EXERCISE DESCRIPTION:
Copy the stretch of the architectural firm text from "Parker, Thomas & Rice, known" through "dissolved in 1933.", word for word.

-- EXCERPTED PASSAGE follows --

Parker, Thomas & Rice, known as Parker & Thomas before 1907, was an American architectural firm formed in 1900 by partners J. Harleston Parker and Douglas H. Thomas Jr. and later expanded to include Arthur W. Rice. It operated out of dual offices in Boston and Baltimore and was dissolved in 1933.

==History==
The firm of Parker & Thomas was formed in Boston and Baltimore in 1900 by architects J. Harleston Parker and Douglas H. Thomas Jr., two young graduates of the Massachusetts Institute of Technology (MIT) and the Beaux-Arts de Paris. Parker and Thomas came from established Boston and Baltimore families and each managed the office in his home city. Early successes came in 1903 and 1906, respectively, when the firm won competitions to design the Sidney L. Christie Federal Building (1910, NRHP-listed) in Huntington, West Virginia, and to plan the new campus of Johns Hopkins University, Thomas's undergraduate alma mater. Planning and construction lagged and the only building the firm designed for the university was the monumental Gilman Hall (1915), not completed until shortly after Thomas's death.

In Boston during this time the firm designed the Tennis and Racquet Club (1904) in the Back Bay and country houses for Frederick Lothrop Ames Jr. (1905) in Easton and for Frederick Ayer (1907, demolished) in Beverly. In 1907 the partnership was reorganized as Parker, Thomas & Rice to include Arthur W. Rice, an older architect who was the surviving partner of the Boston firm of Peters & Rice. During the next few years the work of the Boston office included the Harvard Club of Boston (1913) in the Back Bay and the Essex County Club (1914) in Manchester-by-the-Sea, social clubs for the Boston Brahmin elite. In June 1915 Thomas died after accidentally driving his car into a ditch. To make up for this loss, Parker and Rice invited Robert E. Lee Taylor, a Norfolk, Virginia, architect and fellow MIT graduate to lead the Baltimore office. During the next twelve year period, the most important work completed in Boston was the John Hancock Building (1922); in Baltimore, the Forest Park High School (1924, demolished). In 1924 the Hancock Building was awarded the second Harleston Parker Medal, which Parker had endowed in 1921, by the Boston Society of Architects.

In 1927 the partnership was reorganized, separating the Boston and Baltimore offices after 27 years. Parker and Rice continued the Boston office under the old name while Taylor and D. K. Este Fisher, a partner since 1924, continued the Baltimore office as the independent firm of Taylor & Fisher. The major work of the firm's final years was the United Shoe Machinery Corporation Building (1930, NRHP-listed), a notable example of Art Deco architecture which was then the tallest privately-owned building in Boston. Parker died in May 1930 as the United Shoe building was underway; Rice retired in 1933 and died in January 1938.

-- EXCERPTED PASSAGE concluded --
-- INFORMATION SHOWN follows --

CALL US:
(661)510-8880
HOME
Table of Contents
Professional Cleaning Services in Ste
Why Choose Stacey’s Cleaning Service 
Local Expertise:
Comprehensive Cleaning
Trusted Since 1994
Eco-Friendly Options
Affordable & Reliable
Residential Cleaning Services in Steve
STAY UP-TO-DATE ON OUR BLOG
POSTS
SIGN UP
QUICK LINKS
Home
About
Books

-- INFORMATION SHOWN concluded --
-- INFORMATION SHOWN follows --

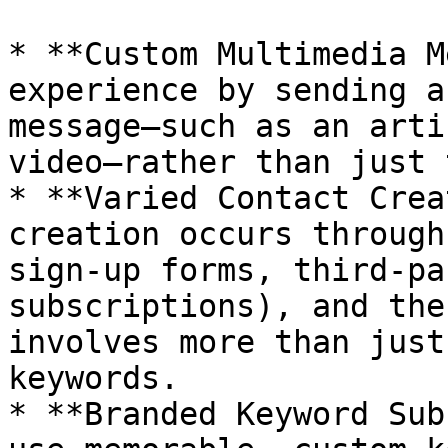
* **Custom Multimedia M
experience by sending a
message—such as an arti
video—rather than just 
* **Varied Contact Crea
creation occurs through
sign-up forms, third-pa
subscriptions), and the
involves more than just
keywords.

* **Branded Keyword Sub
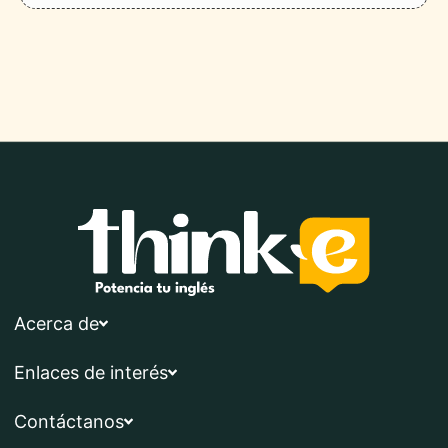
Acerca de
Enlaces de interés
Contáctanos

-- INFORMATION SHOWN concluded --
-- INFORMATION SHOWN follows --

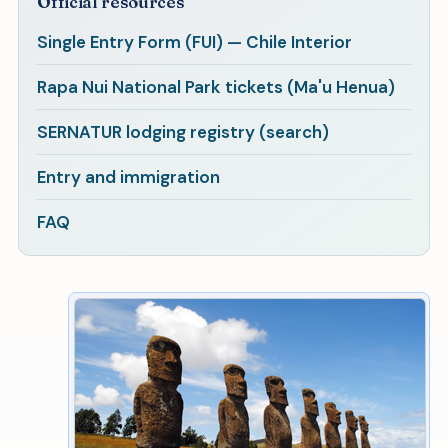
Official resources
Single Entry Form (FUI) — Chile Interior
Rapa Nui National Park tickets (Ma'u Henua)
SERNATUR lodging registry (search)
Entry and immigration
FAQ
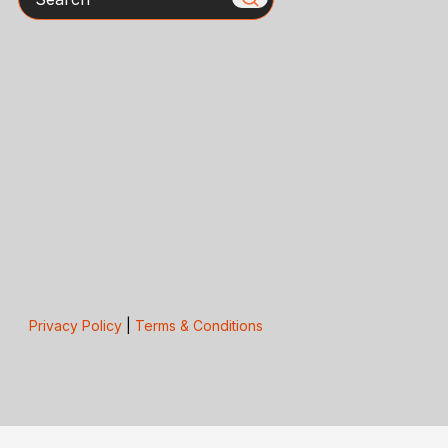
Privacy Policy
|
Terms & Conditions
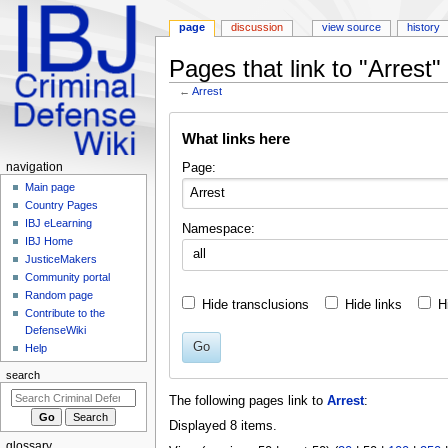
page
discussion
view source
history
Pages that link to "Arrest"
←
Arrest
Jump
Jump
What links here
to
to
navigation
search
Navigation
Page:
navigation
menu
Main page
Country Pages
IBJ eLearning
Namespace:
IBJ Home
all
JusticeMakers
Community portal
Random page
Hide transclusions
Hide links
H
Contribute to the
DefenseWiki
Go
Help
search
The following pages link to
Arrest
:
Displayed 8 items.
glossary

-- INFORMATION SHOWN concluded --

YOUR SOLUTION:
Parker, Thomas & Rice, known as Parker & Thomas before 1907, was an American architectural firm formed in 1900 by partners J. Harleston Parker and Douglas H. Thomas Jr. and later expanded to include Arthur W. Rice. It operated out of dual offices in Boston and Baltimore and was dissolved in 1933.